WHAT IS EXPECTED: Format every line of text in the entries below as one numbered list, skipping any blank lines. Leave the pictures out.

——

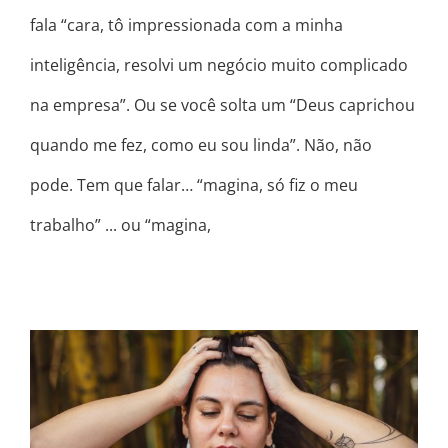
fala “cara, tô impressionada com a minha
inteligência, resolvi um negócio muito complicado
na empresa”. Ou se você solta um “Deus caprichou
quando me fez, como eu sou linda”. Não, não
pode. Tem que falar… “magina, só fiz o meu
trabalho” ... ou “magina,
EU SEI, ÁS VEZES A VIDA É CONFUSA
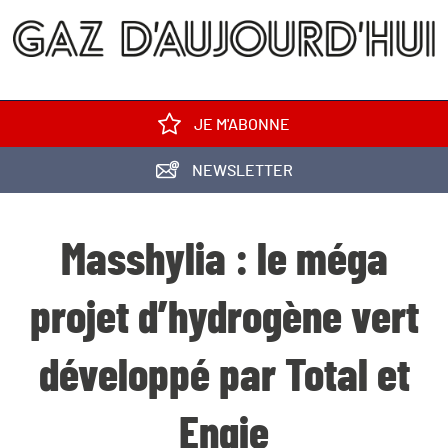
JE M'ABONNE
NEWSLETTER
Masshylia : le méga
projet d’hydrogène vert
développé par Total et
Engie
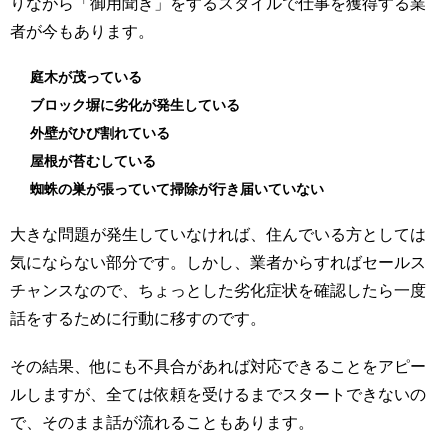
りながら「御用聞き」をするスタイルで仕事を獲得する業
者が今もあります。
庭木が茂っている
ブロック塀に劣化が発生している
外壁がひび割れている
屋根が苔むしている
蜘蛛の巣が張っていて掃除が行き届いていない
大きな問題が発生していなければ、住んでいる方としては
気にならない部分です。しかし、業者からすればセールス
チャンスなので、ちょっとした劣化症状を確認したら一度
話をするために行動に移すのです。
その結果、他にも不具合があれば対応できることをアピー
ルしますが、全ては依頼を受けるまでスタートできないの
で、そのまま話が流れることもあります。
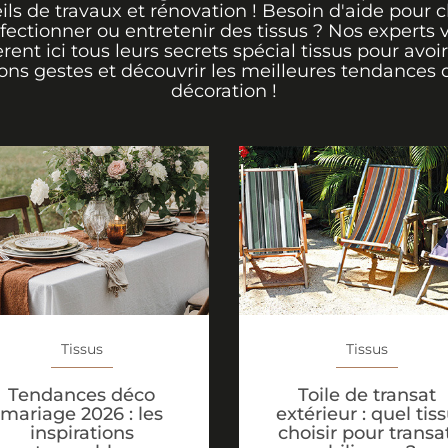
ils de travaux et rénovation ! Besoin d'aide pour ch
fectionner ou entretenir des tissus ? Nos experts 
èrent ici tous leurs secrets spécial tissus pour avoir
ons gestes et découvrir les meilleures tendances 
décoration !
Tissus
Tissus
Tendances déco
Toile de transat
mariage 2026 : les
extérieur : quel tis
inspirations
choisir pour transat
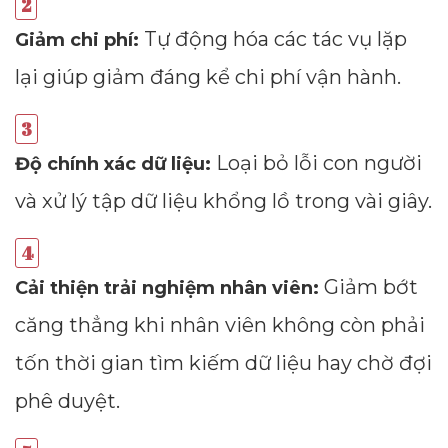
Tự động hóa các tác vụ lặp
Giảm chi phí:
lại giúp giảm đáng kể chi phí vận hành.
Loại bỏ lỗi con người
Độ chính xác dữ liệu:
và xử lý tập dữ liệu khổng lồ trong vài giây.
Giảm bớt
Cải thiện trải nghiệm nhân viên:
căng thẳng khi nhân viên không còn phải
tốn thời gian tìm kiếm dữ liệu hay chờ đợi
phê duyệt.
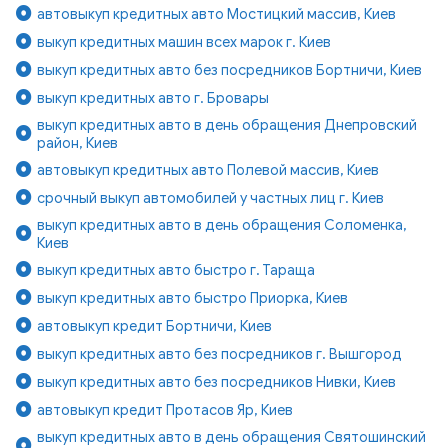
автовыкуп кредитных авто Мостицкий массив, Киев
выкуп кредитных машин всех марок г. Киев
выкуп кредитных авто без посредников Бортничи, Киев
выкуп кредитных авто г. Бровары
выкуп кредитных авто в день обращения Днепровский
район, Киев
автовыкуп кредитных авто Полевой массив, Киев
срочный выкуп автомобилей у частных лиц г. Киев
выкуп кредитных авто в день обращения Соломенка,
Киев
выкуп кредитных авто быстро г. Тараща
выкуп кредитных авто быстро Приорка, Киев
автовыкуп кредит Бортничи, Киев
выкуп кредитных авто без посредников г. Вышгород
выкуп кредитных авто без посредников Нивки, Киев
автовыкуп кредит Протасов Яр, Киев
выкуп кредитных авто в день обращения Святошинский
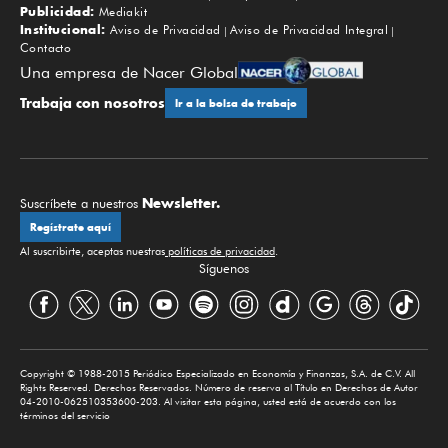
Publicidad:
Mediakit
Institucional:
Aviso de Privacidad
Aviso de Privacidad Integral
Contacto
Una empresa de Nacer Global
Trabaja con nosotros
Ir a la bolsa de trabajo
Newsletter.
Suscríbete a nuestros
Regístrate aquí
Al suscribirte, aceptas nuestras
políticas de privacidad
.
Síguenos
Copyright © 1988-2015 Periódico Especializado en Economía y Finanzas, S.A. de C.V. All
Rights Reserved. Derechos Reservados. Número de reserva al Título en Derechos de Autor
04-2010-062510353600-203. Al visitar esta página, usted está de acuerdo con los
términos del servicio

——

RESPONSE FOR THIS EXERCISE:
1. fala “cara, tô impressionada com a minha
2. inteligência, resolvi um negócio muito complicado
3. na empresa”. Ou se você solta um “Deus caprichou
4. quando me fez, como eu sou linda”. Não, não
5. pode. Tem que falar… “magina, só fiz o meu
6. trabalho” ... ou “magina,
7. EU SEI, ÁS VEZES A VIDA É CONFUSA
8. JE M'ABONNE
9. NEWSLETTER
10. Masshylia : le méga
11. projet d’hydrogène vert
12. développé par Total et
13. Engie
14. りながら「御用聞き」をするスタイルで仕事を獲得する業
15. 者が今もあります。
16. 庭木が茂っている
17. ブロック塀に劣化が発生している
18. 外壁がひび割れている
19. 屋根が苔むしている
20. 蜘蛛の巣が張っていて掃除が行き届いていない
21. 大きな問題が発生していなければ、住んでいる方としては
22. 気にならない部分です。しかし、業者からすればセールス
23. チャンスなので、ちょっとした劣化症状を確認したら一度
24. 話をするために行動に移すのです。
25. その結果、他にも不具合があれば対応できることをアピー
26. ルしますが、全ては依頼を受けるまでスタートできないの
27. で、そのまま話が流れることもあります。
28. ils de travaux et rénovation ! Besoin d'aide pour ch
29. fectionner ou entretenir des tissus ? Nos experts 
30. èrent ici tous leurs secrets spécial tissus pour avoir
31. ons gestes et découvrir les meilleures tendances 
32. décoration !
33. Tissus
34. Tissus
35. Tendances déco
36. Toile de transat
37. mariage 2026 : les
38. extérieur : quel tis
39. inspirations
40. choisir pour transat
41. Tự động hóa các tác vụ lặp
42. Giảm chi phí:
43. lại giúp giảm đáng kể chi phí vận hành.
44. Loại bỏ lỗi con người
45. Độ chính xác dữ liệu:
46. và xử lý tập dữ liệu khổng lồ trong vài giây.
47. Giảm bớt
48. Cải thiện trải nghiệm nhân viên:
49. căng thẳng khi nhân viên không còn phải
50. tốn thời gian tìm kiếm dữ liệu hay chờ đợi
51. phê duyệt.
52. автовыкуп кредитных авто Мостицкий массив, Киев
53. выкуп кредитных машин всех марок г. Киев
54. выкуп кредитных авто без посредников Бортничи, Киев
55. выкуп кредитных авто г. Бровары
56. выкуп кредитных авто в день обращения Днепровский
57. район, Киев
58. автовыкуп кредитных авто Полевой массив, Киев
59. срочный выкуп автомобилей у частных лиц г. Киев
60. выкуп кредитных авто в день обращения Соломенка,
61. Киев
62. выкуп кредитных авто быстро г. Тараща
63. выкуп кредитных авто быстро Приорка, Киев
64. автовыкуп кредит Бортничи, Киев
65. выкуп кредитных авто без посредников г. Вышгород
66. выкуп кредитных авто без посредников Нивки, Киев
67. автовыкуп кредит Протасов Яр, Киев
68. выкуп кредитных авто в день обращения Святошинский
69. Publicidad:
70. Mediakit
71. Institucional:
72. Aviso de Privacidad
73. Aviso de Privacidad Integral
74. Contacto
75. Una empresa de Nacer Global
76. Trabaja con nosotros
77. Ir a la bolsa de trabajo
78. Newsletter.
79. Suscríbete a nuestros
80. Regístrate aquí
81. Al suscribirte, aceptas nuestras
82. políticas de privacidad
83. .
84. Síguenos
85. Copyright © 1988-2015 Periódico Especializado en Economía y Finanzas, S.A. de C.V. All
86. Rights Reserved. Derechos Reservados. Número de reserva al Título en Derechos de Autor
87. 04-2010-062510353600-203. Al visitar esta página, usted está de acuerdo con los
88. términos del servicio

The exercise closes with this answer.